25. The non-human animal of claim 19, wherein the non-human animal comprises a disease- related mutation.

26. The non-human animal of claim 25, wherein the disease-related mutation is in a gene encoding presenilin, SOD1, or the cystic fibrosis membrane transporter (CFTR).

27. The non-human animal of claim 19, which is an inducible disease model.

28. The non-human animal of claim 27, wherein the non-human animal is an inducible disease model of a disease selected from the group consisting of Alzheimer’ s disease, amyotrophic lateral sclerosis, diabetes, glucose tolerance, diabetic allodynia and neuropathy, diabetic retinopathy, atherosclerosis, diabetic nephropathy, diabetic wound healing, cardiovascular disease, heart failure, ischemia-reperfusion injury, immunological disease, autoimmune disease, sepsis, transplant rejection, cancer, pain, liver disease, and lung disease, and optionally effects on physiology or disease are assessed.

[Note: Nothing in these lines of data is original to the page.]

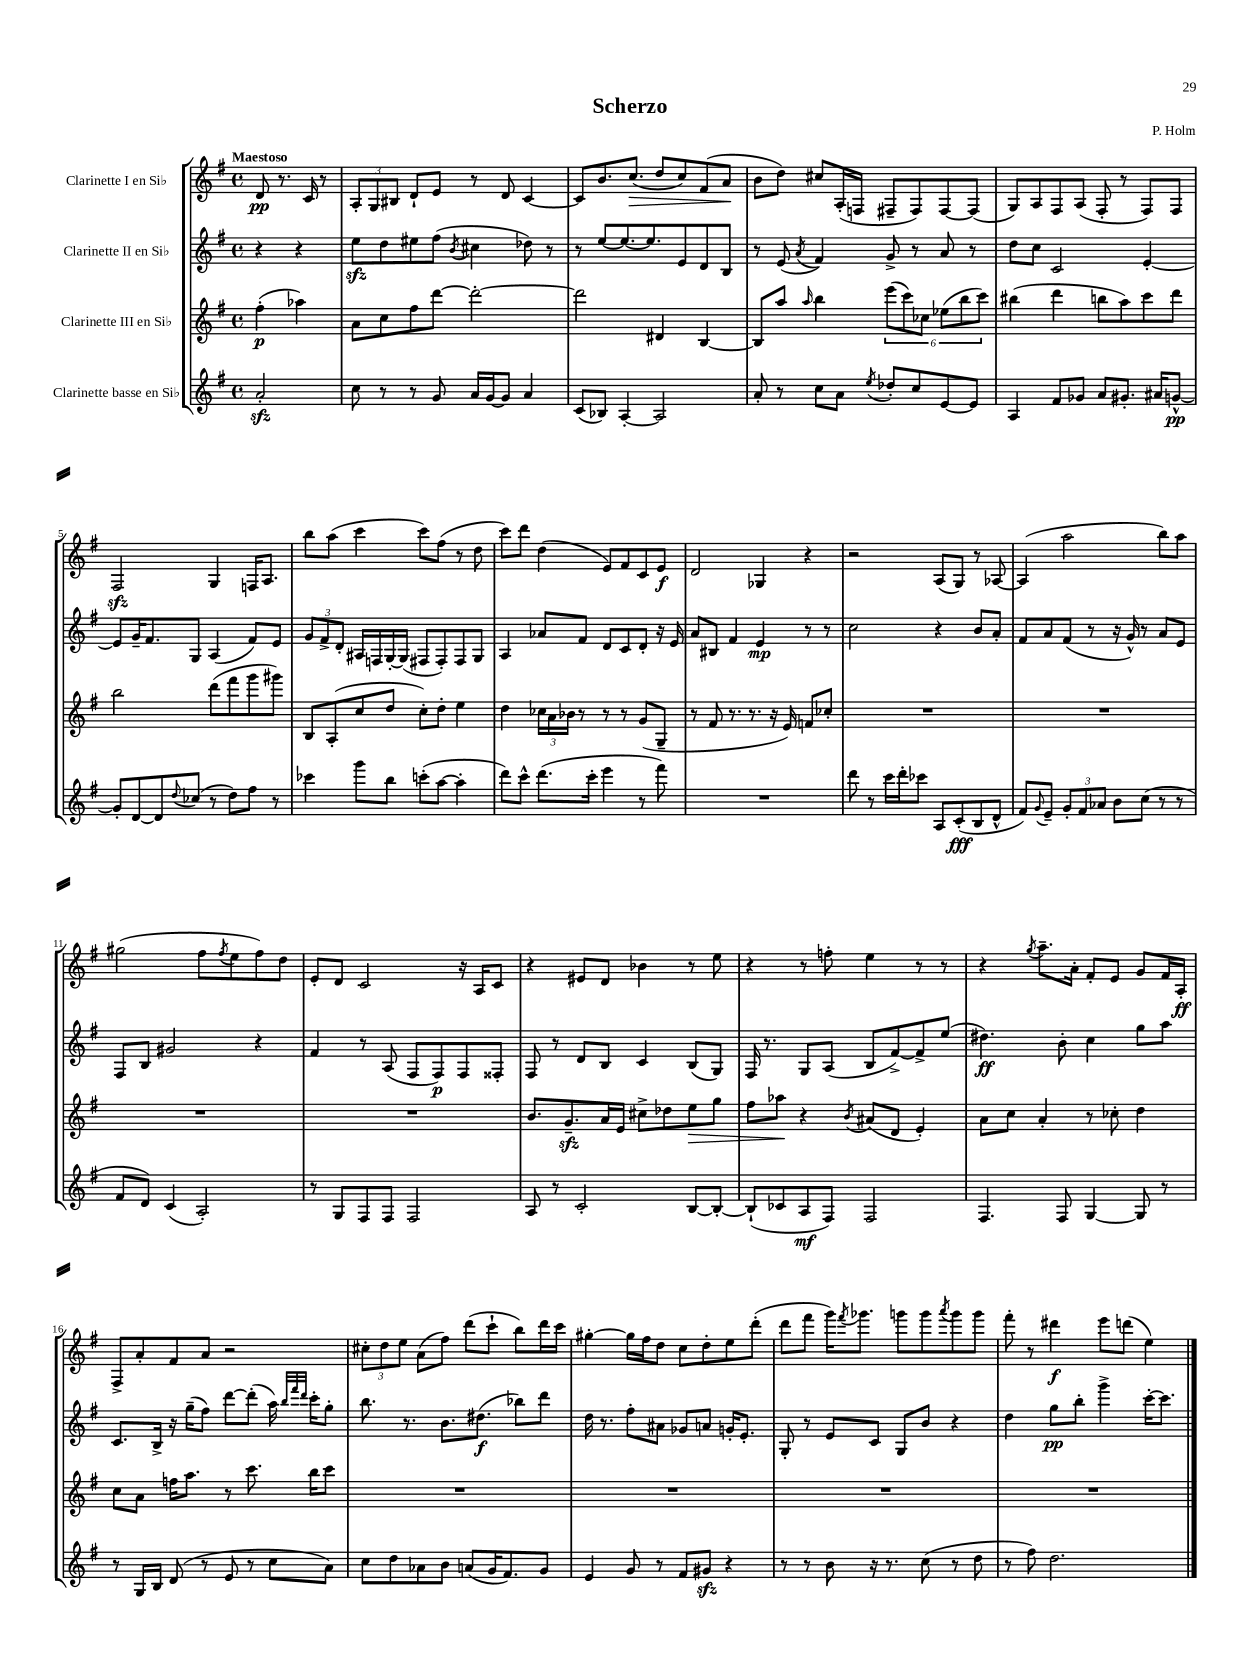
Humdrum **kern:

**kern	**kern	**kern	**kern
*staff4	*staff3	*staff2	*staff1
*clefG2	*clefG2	*clefG2	*clefG2
*k[f#]	*k[f#]	*k[f#]	*k[f#]
*M4/4	*M4/4	*M4/4	*M4/4
*met(c)	*met(c)	*met(c)	*met(c)
2a'	(4ff#'	4r	8d
.	.	.	8.r
.	4aa-)	4r	.
.	.	.	16c
.	.	.	8r
=	=	=	=
8cc	8a	8ee	12A'
.	.	.	12G
8r	8cc	8dd	.
.	.	.	12B#
8r	8ff#	8ee#	8d`
8g	[8ddd	(8ff#	8e
.	.	8qb	.
16a	2ddd'_	4cc#	8r
[16g	.	.	.
8g]	.	.	8d
4a	.	8dd-)	[4c
.	.	8r	.
=	=	=	=
(8c	2ddd]	8r	8c]
8B-)	.	[8ee	8.b
[4A'	.	8.ee_	.
.	.	.	(8.cc
.	.	8.ee]	.
2A]	4d#	.	8dd
.	.	8e	8cc)
.	[4B	8d	(8f#
.	.	8B	8a
=	=	=	=
8a'	8B]	8r	8b
8r	8aa	(8e	8dd)
.	16qqaa	8qa	.
8cc	4bb	4f#)	8cc#
8a	.	.	(16A'
.	.	.	16F
8qee	.	.	.
8dd-'	(12eee	8g^	8F#~
.	12ccc)	.	.
8cc	.	8r	8F#)
.	12cc-	.	.
[8e	(12ee-	8a	[8F#
.	12bb	.	.
8e]	.	8r	(8F#]
.	12ccc)	.	.
=	=	=	=
4A	(4bb#	8dd	8G)
.	.	8cc	8A
8f#	4ddd	2c	8F#
8g-	.	.	(8A
8a	8bb	.	8F#'
8.g#'	8aa)	.	8r
.	8ccc	[4e'	8F#)
16a#	.	.	.
[8g^^	8ddd	.	8F#
=	=	=	=
8g']	2bb	8e]	2F#
[8d	.	16g~	.
.	.	8.f#	.
8d]	.	.	.
8qqdd	.	.	.
(8cc-	.	8G	.
8r	(8ddd	(4A	4G
8dd)	8fff#	.	.
8ff#	8ggg	8f#)	16F
.	.	.	8.A
8r	8ggg#)	8e	.
=	=	=	=
4ccc-	8B	12g	8bb
.	.	12f#^	.
.	(8A'	.	(8aa
.	.	12d'	.
8ggg	8cc	16A#	4ccc
.	.	16F	.
8bb	8dd	[16G'	.
.	.	(16G]	.
(8ccc'	8cc')	8F#	8ccc)
[8aa	8dd'	8F#')	(8ff#
4aa']	4ee	8F#	8r
.	.	8G	8dd
=	=	=	=
8ddd)	4dd	4A	8ccc)
8ccc^^	.	.	8ddd
(8.ddd	24cc-	8a-	(4dd
.	24a	.	.
.	24b-	.	.
.	8r	8f#	.
16ccc'	.	.	.
4eee	8r	8d	8e)
.	8r	8c	8f#
8r	(8g	8d'	8c
8fff#)	8G~	16r	8e
.	.	16e	.
=	=	=	=
1r	8r	8a	2d
.	8f#	8B#	.
.	8.r	4f#	.
.	8.r	.	.
.	.	4e	4G-
.	16r	.	.
.	16e)	.	.
.	8f	8r	4r
.	8cc-'	8r	.
=	=	=	=
8ddd	1r	2cc	2r
8r	.	.	.
16ccc	.	.	.
16ddd'	.	.	.
8ccc-	.	.	.
8A	.	4r	(8A
(8c'	.	.	8G)
8B	.	8b	8r
8d^^	.	8a'	[8A-
=	=	=	=
8f#)	1r	8f#	(4A-]
8qqg	.	.	.
8e~	.	8a	.
12g'	.	(8f#	2aa
12f#	.	.	.
.	.	8r	.
12a-	.	.	.
8b	.	16r	.
.	.	16g^^)	.
(8cc	.	8r	.
8r	.	8a	8bb)
8r	.	8e	8aa
=	=	=	=
8f#	1r	8F#	(2gg#
8d)	.	8B	.
(4c	.	2g#	.
2A')	.	.	8ff#
.	.	.	8qff#
.	.	.	8ee
.	.	4r	8ff#)
.	.	.	8dd
=	=	=	=
8r	1r	4f#	8e'
8G	.	.	8d
8F#	.	8r	2c
8F#	.	(8A	.
2F#	.	8F#	.
.	.	8F#)	.
.	.	8F#	16r
.	.	.	16A
.	.	8F##'	8c
=	=	=	=
8A	8.b	8F#	4r
8r	.	8r	.
.	8.g~	.	.
2c'	.	8d	8e#
.	16a	8B	8d
.	16e	.	.
.	8cc#^	4c	4b-
.	8dd-	.	.
[8B	8ee	(8B	8r
8B'_	8gg	8G)	8ee
=	=	=	=
(8B`]	8ff#	16F#	4r
.	.	8.r	.
8c-	8aa-	.	.
8A	4r	8G	8r
8F#)	.	(8A	8ff'
.	8qb	.	.
2F#	(8a#	8B	4ee
.	8d	[8f#^)	.
.	4e')	8f#^]	8r
.	.	(8ee	8r
=	=	=	=
4.F#	8a	4.dd#)	4r
.	8cc	.	.
.	.	.	8qgg
.	4a'	.	8.aa~
8F#	.	8b'	.
.	.	.	16a'
[4G	8r	4cc	8f#'
.	8cc-'	.	8e
8G]	4dd	8gg	8g
8r	.	8aa	16f#
.	.	.	16A'
=	=	=	=
8r	8cc	8.c	8F#^
16G	8a	.	8a'
16B	.	16B^	.
(8d	16ff	16r	8f#
.	8.aa	(16gg~	.
8r	.	8ff#)	8a
8e	8r	[8ddd	2r
8r	8.ccc	(8ddd']	.
8cc	.	16aa)	.
.	.	32qqbb	.
.	.	32qqfff#	.
.	.	32qqddd	.
.	16bb	16ccc'	.
8a)	8ccc	8gg'	.
=	=	=	=
8cc	1r	8.bb	12cc#'
.	.	.	12dd
8dd	.	.	.
.	.	.	12ee
.	.	8.r	.
8a-	.	.	(8a
8b	.	8.b	8ff#)
(8a	.	.	(8ddd
.	.	(8.dd#	.
16g	.	.	8ccc`
8.f#)	.	.	.
.	.	8bb-)	8bb)
8g	.	8ddd	16ddd
.	.	.	16ccc
=	=	=	=
4e	1r	16dd	[4gg#'
.	.	8.r	.
8g	.	8ff#'	16gg#]
.	.	.	16ff#
8r	.	8a#	8dd
8f#	.	8g-	8cc
8g#	.	8a	8dd'
4r	.	16g'	8ee
.	.	8.e'	.
.	.	.	(8ddd'
=	=	=	=
8r	1r	8G'	8ddd
8r	.	8r	8fff#
8b	.	8e	16ggg)
.	.	.	8qfff#
.	.	.	8.ggg-
16r	.	8c	.
8.r	.	.	.
.	.	8G	8ggg
(8cc	.	8b	8ggg
.	.	.	8qaaa
8r	.	4r	8ggg
8dd	.	.	8ggg
=	=	=	=
8r	1r	4dd	8fff#'
8ff#)	.	.	8r
2.dd	.	8gg	4ddd#
.	.	8bb'	.
.	.	4ggg^	8eee
.	.	.	(8ddd
.	.	[16ccc'	4ee)
.	.	8.ccc]	.
==	==	==	==
*-	*-	*-	*-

29. A method for identifying or characterizing an SMO directed against human RAGE pre- mRNA, the method comprising introducing an SMO into a non-human animal of claim 19 and assessing the effects of the SMO on the non-human ani al.

30. The method of claim 29, wherein effects on splicing of RAGE pre-mRNA are assessed.

31. The method of claim 29, wherein the non-human animal is a disease model and a feature of the disease is assessed.

32. The method of claim 29, wherein the SMO comprises a sequence selected from SEQ ID NOs: 5-2897.